Tarraco

Fecha:



Comentario

Tarragona fue la primera fundación romana en ultramar y desde ella partió la romanización de Hispania, convirtiéndose en la capital de la provincia Citerior. Gracias a los estudios arqueológicos, Tarraco es hoy día una de las ciudades romanas mejor conocidas tanto en su configuración urbana como en sus monumentos públicos.
El urbanismo de Tarraco se estructuró en terrazas desde lo alto de una colina hasta el puerto. El área de las viviendas se organizó en las terrazas media e inferior siguiendo trazas ortogonales, aunque se sabe todavía poco sobre las dimensiones de las insulae, conjuntos de casas, y de las viviendas privadas.
En la zona inferior se ubicaba el foro colonial y el teatro y, extramuros, el anfiteatro.
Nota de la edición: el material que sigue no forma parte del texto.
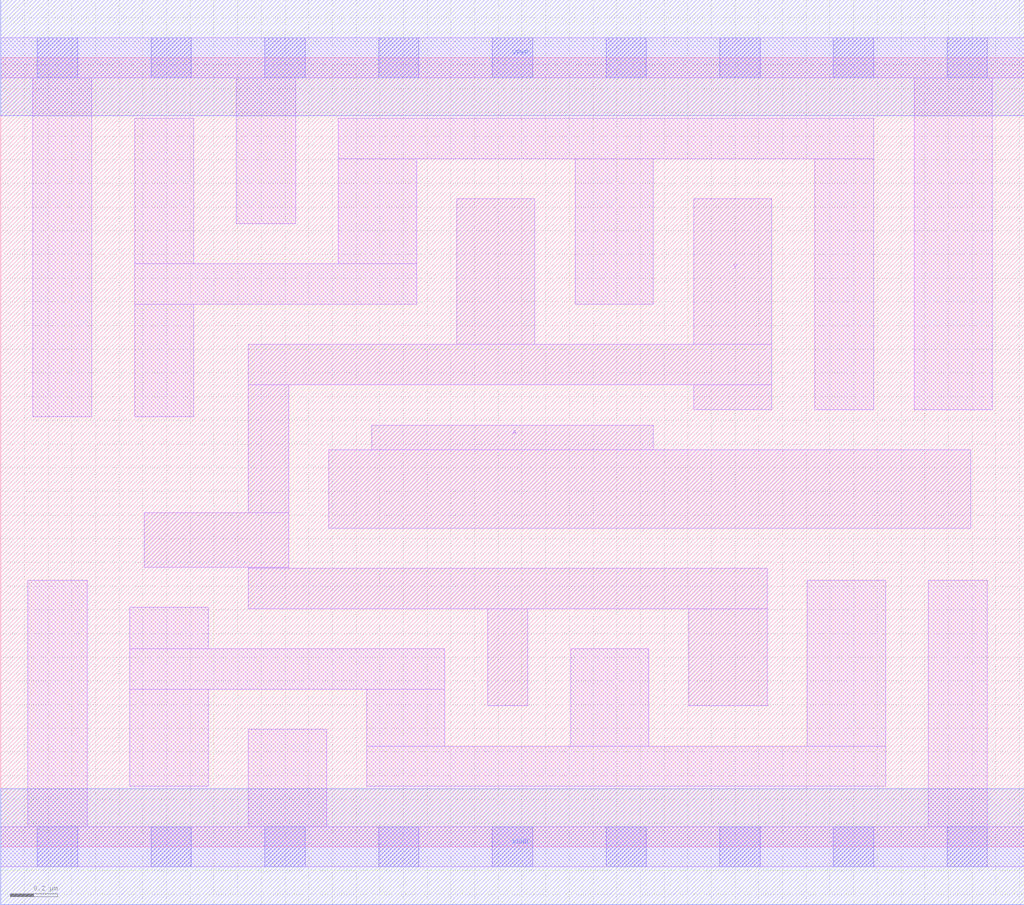
<source format=lef>
# Copyright 2020 The SkyWater PDK Authors
#
# Licensed under the Apache License, Version 2.0 (the "License");
# you may not use this file except in compliance with the License.
# You may obtain a copy of the License at
#
#     https://www.apache.org/licenses/LICENSE-2.0
#
# Unless required by applicable law or agreed to in writing, software
# distributed under the License is distributed on an "AS IS" BASIS,
# WITHOUT WARRANTIES OR CONDITIONS OF ANY KIND, either express or implied.
# See the License for the specific language governing permissions and
# limitations under the License.
#
# SPDX-License-Identifier: Apache-2.0

VERSION 5.7 ;
  NAMESCASESENSITIVE ON ;
  NOWIREEXTENSIONATPIN ON ;
  DIVIDERCHAR "/" ;
  BUSBITCHARS "[]" ;
UNITS
  DATABASE MICRONS 200 ;
END UNITS
MACRO sky130_fd_sc_lp__invlp_4
  CLASS CORE ;
  SOURCE USER ;
  FOREIGN sky130_fd_sc_lp__invlp_4 ;
  ORIGIN  0.000000  0.000000 ;
  SIZE  4.320000 BY  3.330000 ;
  SYMMETRY X Y R90 ;
  SITE unit ;
  PIN A
    ANTENNAGATEAREA  2.520000 ;
    DIRECTION INPUT ;
    USE SIGNAL ;
    PORT
      LAYER li1 ;
        RECT 1.385000 1.345000 4.095000 1.675000 ;
        RECT 1.565000 1.675000 2.755000 1.780000 ;
    END
  END A
  PIN Y
    ANTENNADIFFAREA  1.411200 ;
    DIRECTION OUTPUT ;
    USE SIGNAL ;
    PORT
      LAYER li1 ;
        RECT 0.605000 1.180000 1.215000 1.410000 ;
        RECT 1.045000 1.005000 3.235000 1.175000 ;
        RECT 1.045000 1.175000 1.215000 1.180000 ;
        RECT 1.045000 1.410000 1.215000 1.950000 ;
        RECT 1.045000 1.950000 3.255000 2.120000 ;
        RECT 1.925000 2.120000 2.255000 2.735000 ;
        RECT 2.055000 0.595000 2.225000 1.005000 ;
        RECT 2.905000 0.595000 3.235000 1.005000 ;
        RECT 2.925000 1.845000 3.255000 1.950000 ;
        RECT 2.925000 2.120000 3.255000 2.735000 ;
    END
  END Y
  PIN VGND
    DIRECTION INOUT ;
    USE GROUND ;
    PORT
      LAYER met1 ;
        RECT 0.000000 -0.245000 4.320000 0.245000 ;
    END
  END VGND
  PIN VPWR
    DIRECTION INOUT ;
    USE POWER ;
    PORT
      LAYER met1 ;
        RECT 0.000000 3.085000 4.320000 3.575000 ;
    END
  END VPWR
  OBS
    LAYER li1 ;
      RECT 0.000000 -0.085000 4.320000 0.085000 ;
      RECT 0.000000  3.245000 4.320000 3.415000 ;
      RECT 0.115000  0.085000 0.365000 1.125000 ;
      RECT 0.135000  1.815000 0.385000 3.245000 ;
      RECT 0.545000  0.255000 0.875000 0.665000 ;
      RECT 0.545000  0.665000 1.875000 0.835000 ;
      RECT 0.545000  0.835000 0.875000 1.010000 ;
      RECT 0.565000  1.815000 0.815000 2.290000 ;
      RECT 0.565000  2.290000 1.755000 2.460000 ;
      RECT 0.565000  2.460000 0.815000 3.075000 ;
      RECT 0.995000  2.630000 1.245000 3.245000 ;
      RECT 1.045000  0.085000 1.375000 0.495000 ;
      RECT 1.425000  2.460000 1.755000 2.905000 ;
      RECT 1.425000  2.905000 3.685000 3.075000 ;
      RECT 1.545000  0.255000 3.735000 0.425000 ;
      RECT 1.545000  0.425000 1.875000 0.665000 ;
      RECT 2.405000  0.425000 2.735000 0.835000 ;
      RECT 2.425000  2.290000 2.755000 2.905000 ;
      RECT 3.405000  0.425000 3.735000 1.125000 ;
      RECT 3.435000  1.845000 3.685000 2.905000 ;
      RECT 3.855000  1.845000 4.185000 3.245000 ;
      RECT 3.915000  0.085000 4.165000 1.125000 ;
    LAYER mcon ;
      RECT 0.155000 -0.085000 0.325000 0.085000 ;
      RECT 0.155000  3.245000 0.325000 3.415000 ;
      RECT 0.635000 -0.085000 0.805000 0.085000 ;
      RECT 0.635000  3.245000 0.805000 3.415000 ;
      RECT 1.115000 -0.085000 1.285000 0.085000 ;
      RECT 1.115000  3.245000 1.285000 3.415000 ;
      RECT 1.595000 -0.085000 1.765000 0.085000 ;
      RECT 1.595000  3.245000 1.765000 3.415000 ;
      RECT 2.075000 -0.085000 2.245000 0.085000 ;
      RECT 2.075000  3.245000 2.245000 3.415000 ;
      RECT 2.555000 -0.085000 2.725000 0.085000 ;
      RECT 2.555000  3.245000 2.725000 3.415000 ;
      RECT 3.035000 -0.085000 3.205000 0.085000 ;
      RECT 3.035000  3.245000 3.205000 3.415000 ;
      RECT 3.515000 -0.085000 3.685000 0.085000 ;
      RECT 3.515000  3.245000 3.685000 3.415000 ;
      RECT 3.995000 -0.085000 4.165000 0.085000 ;
      RECT 3.995000  3.245000 4.165000 3.415000 ;
  END
END sky130_fd_sc_lp__invlp_4

</source>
Este último, fechado a fines del siglo I o primera mitad del II antes de Cristo, tiene unas medidas totales de 109 por 86 metros, pudiendo albergar hasta 14.000 espectadores. Costeado por la élite de la provincia, en él se representaban combates entre gladiadores y luchas de fieras
En la terraza superior se ha podido documentar un conjunto público monumental formado por el área de culto, la plaza, el foro provincial y el circo. El circo de Tarraco medía 325 metros de largo por 115 de ancho. Construido bajo el reinado de Domiciano, a finales del siglo I después de Cristo, podía contener 23.000 espectadores.
Se trata del circo más pequeño de los conservados en la península, pero también el más refinado en su estructura. Ello se explica por su importancia oficial y política, ya que se halla vinculado directamente al foro provincial de la ciudad, y no a las afueras, como es común en este tipo de monumentos. El circo era el lugar donde se desarrollaban algunos espectáculos, como las carreras de cuadrigas.